= Louis Dalton Porter =

American artist (1919-2006)

Louis Dalton Porter (May 17, 1919 – June 28, 2006) was an American artist.

Porter was born in Kaplan, Louisiana. He grew up in Biloxi, Mississippi and Crowley, Louisiana. At the beginning of World War II he went to the Washington, D.C. area to train at Fort Belvoir and Fort Meade. He served as a member of the Ghost Army in World War II. In this role, Porter created "painstakingly realistic" camouflage such as leaves and branches on material the United States Army was trying to conceal from the German Army and purposefully less realistic camouflage on dummy material designed to attract German fire, according to Jack Kneece, author of Ghost Army of World War II.
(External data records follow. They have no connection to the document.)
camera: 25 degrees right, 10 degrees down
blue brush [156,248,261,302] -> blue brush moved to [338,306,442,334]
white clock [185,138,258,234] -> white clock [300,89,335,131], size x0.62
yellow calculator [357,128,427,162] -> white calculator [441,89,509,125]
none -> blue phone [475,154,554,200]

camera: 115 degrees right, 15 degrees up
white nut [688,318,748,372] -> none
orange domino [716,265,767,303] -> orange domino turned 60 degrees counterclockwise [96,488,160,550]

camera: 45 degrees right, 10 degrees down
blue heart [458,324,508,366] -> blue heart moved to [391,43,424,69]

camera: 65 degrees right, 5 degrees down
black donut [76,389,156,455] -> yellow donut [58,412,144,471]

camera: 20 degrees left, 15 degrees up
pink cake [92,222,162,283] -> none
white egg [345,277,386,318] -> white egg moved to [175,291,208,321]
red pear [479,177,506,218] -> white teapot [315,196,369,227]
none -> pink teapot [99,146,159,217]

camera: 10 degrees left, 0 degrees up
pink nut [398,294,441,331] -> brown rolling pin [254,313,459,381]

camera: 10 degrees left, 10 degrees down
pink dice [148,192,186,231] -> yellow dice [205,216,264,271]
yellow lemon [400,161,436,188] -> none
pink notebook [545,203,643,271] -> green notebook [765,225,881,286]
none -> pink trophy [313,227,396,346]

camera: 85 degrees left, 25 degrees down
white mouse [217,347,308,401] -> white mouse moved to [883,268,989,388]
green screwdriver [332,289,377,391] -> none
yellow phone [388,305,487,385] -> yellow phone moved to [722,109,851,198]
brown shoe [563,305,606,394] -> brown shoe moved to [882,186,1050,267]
After the war he settled in Prince George's County. He worked as a sign maker for Hanlein Signs and Porter & Brady Signs. Later he opened Porter Signs where he hand-lettered signs and painted architectural renderings. Porter also applied gold leaf in the National Shrine of the Basilica of the Immaculate Conception in Washington, D.C., and to the domes of several government buildings.

His work includes a five-foot (1.5 meter) painted bluebird sculpture, "The Prince." Prince George's County, Maryland bought "The Prince" in 2003 and presented it as a coronation gift to its "sister city," the Royal Bafokeng Nation of South Africa.

Porter died of a heart attack at his home in Oxon Hill, Maryland at the age of 87.